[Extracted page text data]
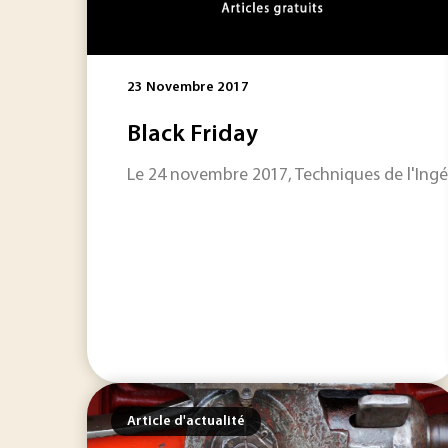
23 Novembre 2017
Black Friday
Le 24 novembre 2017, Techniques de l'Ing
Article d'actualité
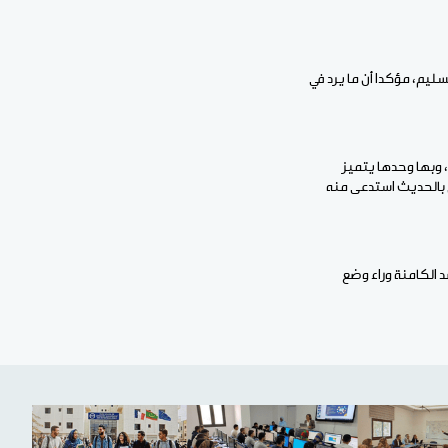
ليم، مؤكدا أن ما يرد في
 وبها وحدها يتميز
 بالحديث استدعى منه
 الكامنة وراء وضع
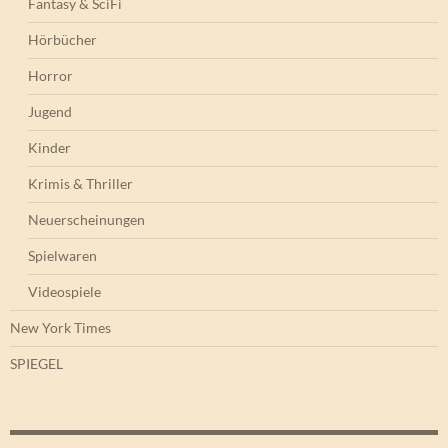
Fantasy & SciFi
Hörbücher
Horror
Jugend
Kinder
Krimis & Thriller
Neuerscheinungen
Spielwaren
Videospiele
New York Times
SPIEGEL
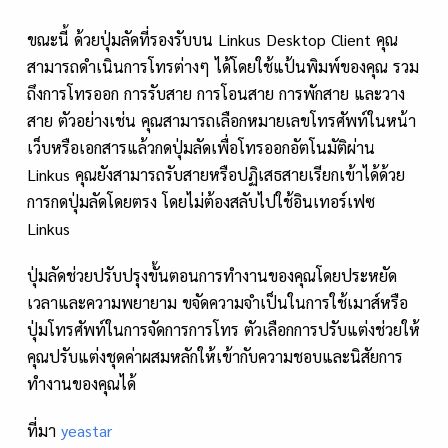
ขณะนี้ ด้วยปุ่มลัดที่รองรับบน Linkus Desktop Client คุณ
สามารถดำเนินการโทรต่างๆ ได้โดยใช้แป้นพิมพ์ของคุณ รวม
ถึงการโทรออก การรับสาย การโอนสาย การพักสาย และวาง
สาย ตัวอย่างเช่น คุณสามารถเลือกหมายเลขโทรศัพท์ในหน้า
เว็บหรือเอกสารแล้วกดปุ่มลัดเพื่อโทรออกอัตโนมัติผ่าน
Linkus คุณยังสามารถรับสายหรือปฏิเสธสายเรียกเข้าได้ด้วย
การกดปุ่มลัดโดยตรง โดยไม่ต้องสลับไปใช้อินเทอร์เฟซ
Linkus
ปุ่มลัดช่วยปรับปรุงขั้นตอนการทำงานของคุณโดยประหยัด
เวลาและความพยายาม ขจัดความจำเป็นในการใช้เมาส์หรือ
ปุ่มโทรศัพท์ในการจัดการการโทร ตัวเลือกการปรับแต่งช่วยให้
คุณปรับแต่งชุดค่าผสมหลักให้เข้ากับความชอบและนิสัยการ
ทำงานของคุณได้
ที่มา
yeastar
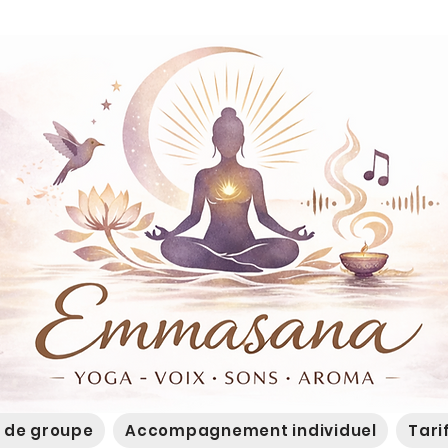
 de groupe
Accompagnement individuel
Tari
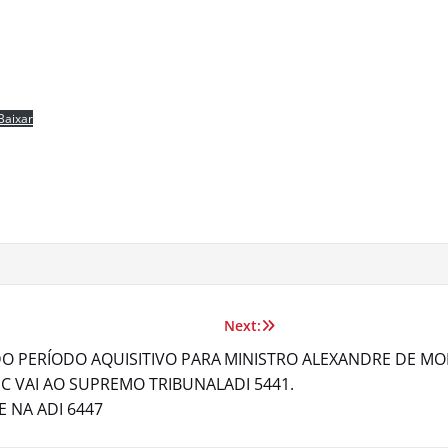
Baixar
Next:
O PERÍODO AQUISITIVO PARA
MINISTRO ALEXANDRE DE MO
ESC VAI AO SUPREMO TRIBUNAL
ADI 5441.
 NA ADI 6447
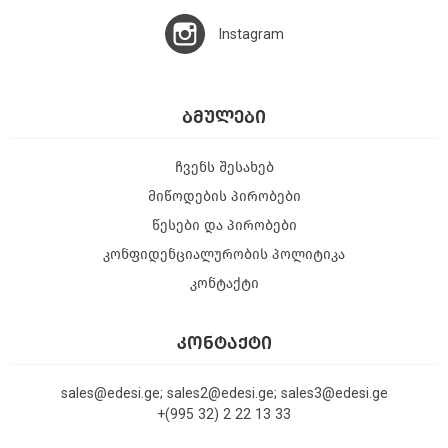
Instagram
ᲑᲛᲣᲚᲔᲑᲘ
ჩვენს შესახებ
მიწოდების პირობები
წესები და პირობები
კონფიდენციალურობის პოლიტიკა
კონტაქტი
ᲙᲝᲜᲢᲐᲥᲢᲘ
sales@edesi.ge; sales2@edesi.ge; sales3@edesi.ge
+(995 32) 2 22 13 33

--

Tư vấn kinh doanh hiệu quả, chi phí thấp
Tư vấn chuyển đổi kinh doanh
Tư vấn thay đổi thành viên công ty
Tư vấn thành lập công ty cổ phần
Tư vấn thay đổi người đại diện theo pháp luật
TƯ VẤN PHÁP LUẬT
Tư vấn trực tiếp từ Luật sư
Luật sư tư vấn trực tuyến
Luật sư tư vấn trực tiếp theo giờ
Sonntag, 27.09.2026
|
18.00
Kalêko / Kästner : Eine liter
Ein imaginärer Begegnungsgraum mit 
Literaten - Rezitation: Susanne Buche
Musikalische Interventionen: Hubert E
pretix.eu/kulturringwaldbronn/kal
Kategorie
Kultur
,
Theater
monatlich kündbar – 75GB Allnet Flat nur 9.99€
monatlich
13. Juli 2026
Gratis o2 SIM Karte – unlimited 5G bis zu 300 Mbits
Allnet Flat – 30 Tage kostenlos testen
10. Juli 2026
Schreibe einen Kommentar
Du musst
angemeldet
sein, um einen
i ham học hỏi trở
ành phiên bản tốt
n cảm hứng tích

EXERCISE DESCRIPTION: Nothing but the lines above, starting at the line that contains "23 Novembre 2017" and ending at the line that contains "สามารถดำเนินการโทรต่างๆ ได้โดยใช้แป้นพิมพ์ของคุณ รวม", should be given again, exactly and without the pictures.

RESPONSE TO THE EXERCISE:
23 Novembre 2017
Black Friday
Le 24 novembre 2017, Techniques de l'Ing
Article d'actualité
ليم، مؤكدا أن ما يرد في
 وبها وحدها يتميز
 بالحديث استدعى منه
 الكامنة وراء وضع
Fantasy & SciFi
Hörbücher
Horror
Jugend
Kinder
Krimis & Thriller
Neuerscheinungen
Spielwaren
Videospiele
New York Times
SPIEGEL
ขณะนี้ ด้วยปุ่มลัดที่รองรับบน Linkus Desktop Client คุณ
สามารถดำเนินการโทรต่างๆ ได้โดยใช้แป้นพิมพ์ของคุณ รวม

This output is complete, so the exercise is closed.